How have Jewish texts and thinkers responded to these problems?
Rabbinic literature doesn't provide solutions to the free will problem either, though it does seem aware that providence and choice are somewhat incongruous. Rabbi Hanina ben Hama tried to distinguish these two domains in his famous proclamation that, "everything is in the hands of heaven except for fear of heaven" (BT Berakhot 33b).
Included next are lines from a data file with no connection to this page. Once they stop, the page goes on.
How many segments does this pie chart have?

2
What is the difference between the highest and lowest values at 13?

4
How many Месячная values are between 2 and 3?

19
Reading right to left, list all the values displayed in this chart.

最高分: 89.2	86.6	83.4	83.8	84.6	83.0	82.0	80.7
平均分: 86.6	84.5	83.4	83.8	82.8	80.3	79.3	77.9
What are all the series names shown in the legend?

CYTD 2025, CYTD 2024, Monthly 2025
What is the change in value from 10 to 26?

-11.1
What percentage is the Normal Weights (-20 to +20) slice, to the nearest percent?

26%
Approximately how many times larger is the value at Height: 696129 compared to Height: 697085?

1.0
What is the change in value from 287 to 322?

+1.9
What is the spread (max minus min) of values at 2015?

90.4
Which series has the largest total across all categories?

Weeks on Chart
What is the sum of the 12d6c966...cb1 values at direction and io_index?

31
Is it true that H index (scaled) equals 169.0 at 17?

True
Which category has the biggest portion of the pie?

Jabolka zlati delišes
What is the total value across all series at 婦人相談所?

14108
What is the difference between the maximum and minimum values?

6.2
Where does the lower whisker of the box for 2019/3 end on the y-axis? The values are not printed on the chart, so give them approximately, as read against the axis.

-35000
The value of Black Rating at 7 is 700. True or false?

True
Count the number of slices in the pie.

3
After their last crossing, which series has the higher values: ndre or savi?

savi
Interestingly, this statement can be understood in two ways: diminishing the significance of human choice (i.e. "everything" is decided by God) or glorifying it (i.e. because "fear of heaven" refers to spiritual and religious matters--in this interpretation, the most important aspects of life).
Perhaps the closest thing to an explicit rabbinic response to the free will problem is Rabbi Akiba's famous paradox that, "everything is foreseen [by God], yet man has the capacity to choose freely" (Avot 3:19).
While early Judaism was not generally concerned with debating philosophical issues, the concept of free will was a fundamental and explicit point of disagreement. According to the first-century historian Josephus, different conceptions of fate and determinism distinguished the three major Jewish sects of antiquity. Among the major Jewish sects of antiquity, the Essenes believed that fate determined everything, the Sadducees rejected fate entirely, and the Pharisees--the forerunners of rabbinic Judaism--believed that, "certain events are the work of Fate, but not all."